Москва под ударом - Страница 39
Миг был упущен.
Горилла, схватив молоток, от испугу, что им могла быть она шлепнута, прянула ловким прыжком и зажомкала крепко под мышкою голову; но голова все старалась ее подбоднуть; не глаза, жучьи норочки, бросились в поле сознанья на этом скакавшем, бодавшемся, фыркавшем теле.
В ответ на возню раздавался отчетливый дребездень в дальнем буфете.
Горилла, вцепившись в кривую распухшую рожу с разорванным ртом, все старавшуюся повернуться, – плевала.
А рожа кричала:
– Я верю – в сознанье, – не в грубую силу! Ее повалили.
О пол брекотали, выискивая поболючее место; подпрыгивала; после срухнула, брюкнув:
– Где люди свободны и где есть история?…
Делала кровью вокруг себя дурно и грязно, несяся сознанием в каппа-коробкинский мир.

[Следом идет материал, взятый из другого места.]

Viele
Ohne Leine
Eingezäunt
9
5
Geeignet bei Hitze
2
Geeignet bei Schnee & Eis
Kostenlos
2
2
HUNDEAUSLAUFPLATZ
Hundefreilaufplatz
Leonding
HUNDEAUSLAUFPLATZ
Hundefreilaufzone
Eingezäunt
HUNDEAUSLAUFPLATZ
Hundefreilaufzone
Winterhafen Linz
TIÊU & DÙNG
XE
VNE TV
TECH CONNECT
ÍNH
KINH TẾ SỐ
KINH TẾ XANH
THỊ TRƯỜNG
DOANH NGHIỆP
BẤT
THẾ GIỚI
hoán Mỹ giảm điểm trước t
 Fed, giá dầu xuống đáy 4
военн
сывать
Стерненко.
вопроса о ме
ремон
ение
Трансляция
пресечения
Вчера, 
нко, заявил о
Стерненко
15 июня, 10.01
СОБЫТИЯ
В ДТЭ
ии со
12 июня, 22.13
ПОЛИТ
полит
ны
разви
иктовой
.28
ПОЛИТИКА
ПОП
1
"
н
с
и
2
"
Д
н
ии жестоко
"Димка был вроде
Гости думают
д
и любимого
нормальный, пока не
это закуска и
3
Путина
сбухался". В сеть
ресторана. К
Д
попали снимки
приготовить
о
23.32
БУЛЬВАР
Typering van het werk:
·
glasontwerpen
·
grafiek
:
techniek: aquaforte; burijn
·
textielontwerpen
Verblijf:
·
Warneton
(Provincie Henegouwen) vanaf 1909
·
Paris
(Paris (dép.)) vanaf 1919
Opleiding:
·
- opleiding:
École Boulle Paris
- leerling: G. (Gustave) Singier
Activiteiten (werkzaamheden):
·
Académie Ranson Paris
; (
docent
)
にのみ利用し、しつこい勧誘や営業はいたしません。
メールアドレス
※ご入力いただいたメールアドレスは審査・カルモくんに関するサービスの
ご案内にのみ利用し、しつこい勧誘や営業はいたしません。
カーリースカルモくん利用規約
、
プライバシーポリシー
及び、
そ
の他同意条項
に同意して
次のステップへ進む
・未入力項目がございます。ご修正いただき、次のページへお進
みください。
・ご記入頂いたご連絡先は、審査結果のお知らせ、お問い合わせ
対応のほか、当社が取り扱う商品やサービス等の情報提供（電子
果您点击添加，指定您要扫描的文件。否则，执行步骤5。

Став в передней, услышали б:
– Брыбра.
– Бры.
– Брыбра.
Тяжелый звук, – страшный: в буфете же «брень» – отзывались стаканы; седастые роги кидалися долго над красною «брыброй»; в борьбе сорвалась борода приставная.
22
Вот – связаны руки и ноги; привязаны к креслу, тогда запыхавшийся, густо-багровый мерзавец устал; а избитый повесил клокастую голову.

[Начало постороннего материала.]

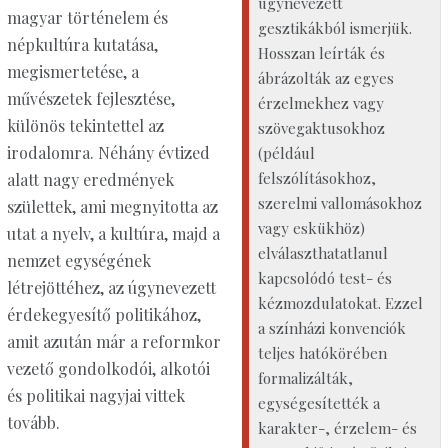
úgynevezett
magyar történelem és
gesztikákból ismerjük.
népkultúra kutatása,
Hosszan leírták és
megismertetése, a
ábrázolták az egyes
művészetek fejlesztése,
érzelmekhez vagy
különös tekintettel az
szövegaktusokhoz
irodalomra. Néhány évtized
(például
felszólításokhoz,
alatt nagy eredmények
szerelmi vallomásokhoz
születtek, ami megnyitotta az
vagy eskükhöz)
utat a nyelv, a kultúra, majd a
elválaszthatatlanul
nemzet egységének
kapcsolódó test- és
létrejöttéhez, az úgynevezett
kézmozdulatokat. Ezzel
érdekegyesítő politikához,
a színházi konvenciók
amit azután már a reformkor
teljes hatókörében
vezető gondolkodói, alkotói
formalizálták,
és politikai nagyjai vittek
egységesítették a
tovább.
karakter-, érzelem- és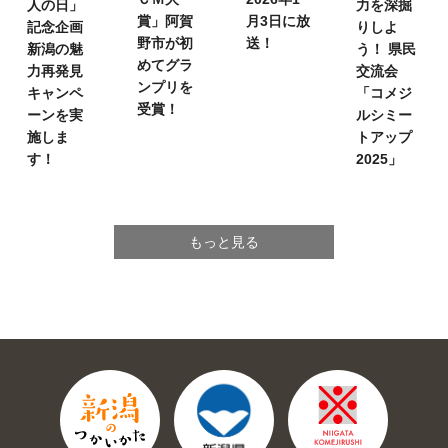
人の日」
力を深掘
賞」
阿賀
月3日に放
記念企画
りしよ
野市が初
送！
新潟の魅
う！
県民
めてグラ
力再発見
交流会
ンプリを
キャンペ
「コメジ
受賞！
ーンを実
ルシミー
施しま
トアップ
す！
2025」
もっと見る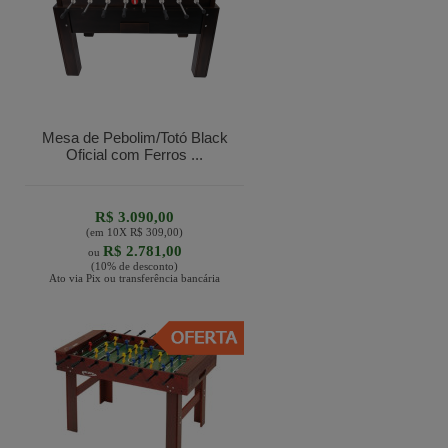
Mesa de Pebolim/Totó Black
Oficial com Ferros ...
R$ 3.090,00
(em
10
X
R$ 309,00
)
R$ 2.781,00
ou
(10% de desconto)
Ato via Pix ou transferência bancária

– Полно, профессор, – сдавайтесь!
Охваченный непоправимым, разорванный жалостью, понял, что – силы его покидают:
– Покончимте миром!
Молил – не лицо уже: просто пошлепу оскаленную (кровь сплошная; и – жалкая дикость улыбки безумной) Заметим, что стоило б только сказать:
– Здесь, – в жилете: зашито! И – все бы окончилось.

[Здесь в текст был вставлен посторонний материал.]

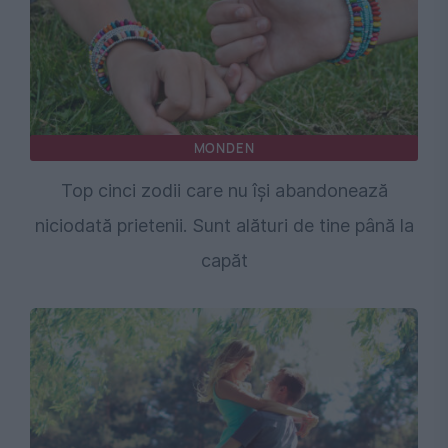
MONDEN
Top cinci zodii care nu își abandonează
niciodată prietenii. Sunt alături de tine până la
capăt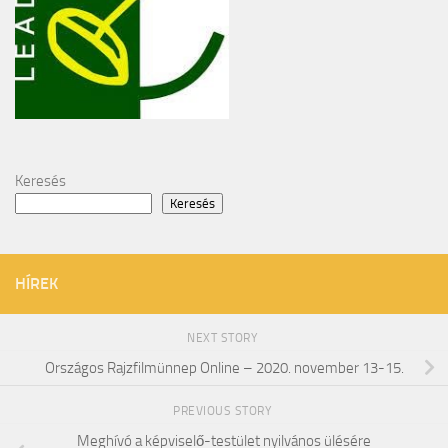
Keresés
Keresés
HÍREK
NEXT STORY
Országos Rajzfilmünnep Online – 2020. november 13-15.
PREVIOUS STORY
Meghívó a képviselő-testület nyilvános ülésére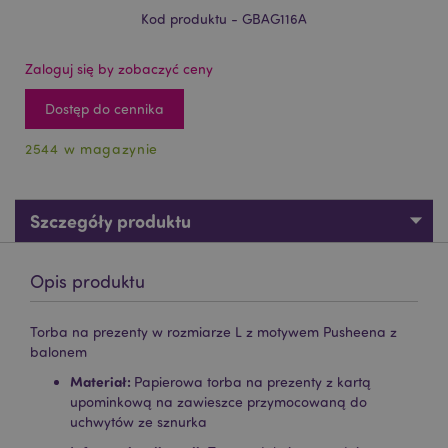
Kod produktu - GBAG116A
Zaloguj się by zobaczyć ceny
Dostęp do cennika
2544 w magazynie
Szczegóły produktu
Opis produktu
Torba na prezenty w rozmiarze L z motywem Pusheena z
balonem
Materiał:
Papierowa torba na prezenty z kartą
upominkową na zawieszce przymocowaną do
uchwytów ze sznurka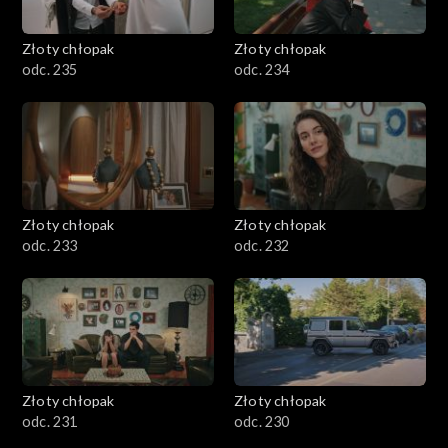
Złoty chłopak
Złoty chłopak
odc. 235
odc. 234
Złoty chłopak
Złoty chłopak
odc. 233
odc. 232
Złoty chłopak
Złoty chłopak
odc. 231
odc. 230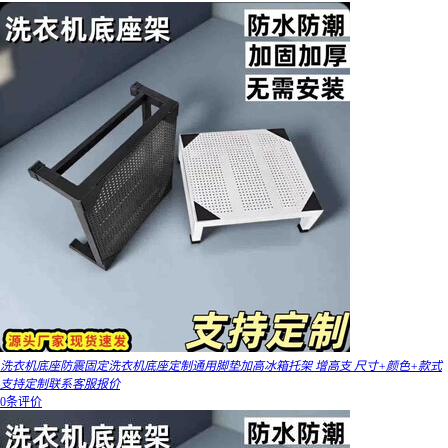
洗衣机底座防震固定洗衣机底座定制通用脚垫加高冰箱托架 增高支 尺寸+颜色+款式
支持定制联系客服报价
0条评价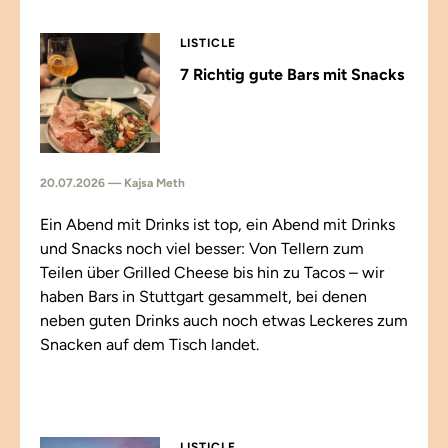
LISTICLE
7 Richtig gute Bars mit Snacks
20.07.2026 — Kajsa Meth
Ein Abend mit Drinks ist top, ein Abend mit Drinks
und Snacks noch viel besser: Von Tellern zum
Teilen über Grilled Cheese bis hin zu Tacos – wir
haben Bars in Stuttgart gesammelt, bei denen
neben guten Drinks auch noch etwas Leckeres zum
Snacken auf dem Tisch landet.
LISTICLE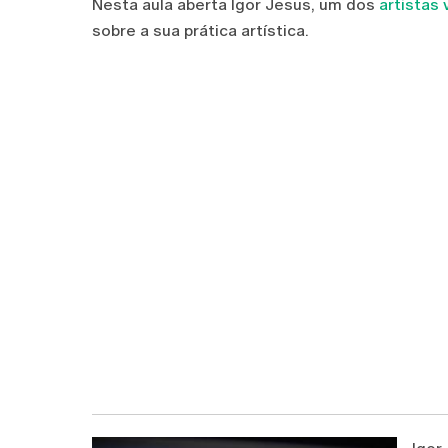
Nesta aula aberta Igor Jesus, um dos
artistas
sobre a sua prática artística.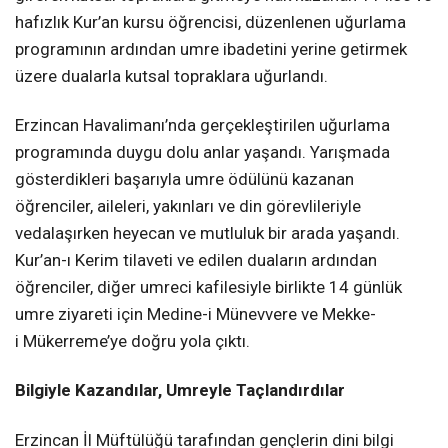
hafızlık Kur’an kursu öğrencisi, düzenlenen uğurlama
programının ardından umre ibadetini yerine getirmek
üzere dualarla kutsal topraklara uğurlandı.
Erzincan Havalimanı’nda gerçekleştirilen uğurlama
programında duygu dolu anlar yaşandı. Yarışmada
gösterdikleri başarıyla umre ödülünü kazanan
öğrenciler, aileleri, yakınları ve din görevlileriyle
vedalaşırken heyecan ve mutluluk bir arada yaşandı.
Kur’an-ı Kerim tilaveti ve edilen duaların ardından
öğrenciler, diğer umreci kafilesiyle birlikte 14 günlük
umre ziyareti için Medine-i Münevvere ve Mekke-
i Mükerreme’ye doğru yola çıktı.
Bilgiyle Kazandılar, Umreyle Taçlandırdılar
Erzincan İl Müftülüğü tarafından gençlerin dini bilgi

Связанный, брошенный в кресло – над собственной кровью – имел силу выдохнуть:
– Я перед вами: в веревках; но я – на свободе: не вы, я – в периоде жизни, к которому люди придут, может быть через тысячу лет; я оттуда связал вас: лишил вас открытия вы возомнили, что властны над мыслью моею; тупое орудие зла, вы с отчаяньем бьетесь о тело мое, как о дверь выводящую: в дверь не войдете!
Тут стал издавать дурной запах: тот запах был запахе крови.
В испуге Мандро привскочил, потому что представилось если открытия он не добьется, то он – здесь захлопнут, как крыса.
– Вы знаете ли, что такое есть жжение? И жестяною рукою схватил, как клещами:
– Свеча жжет бумагу, клопов: жжет и глаз! Быть же тому – ужасно!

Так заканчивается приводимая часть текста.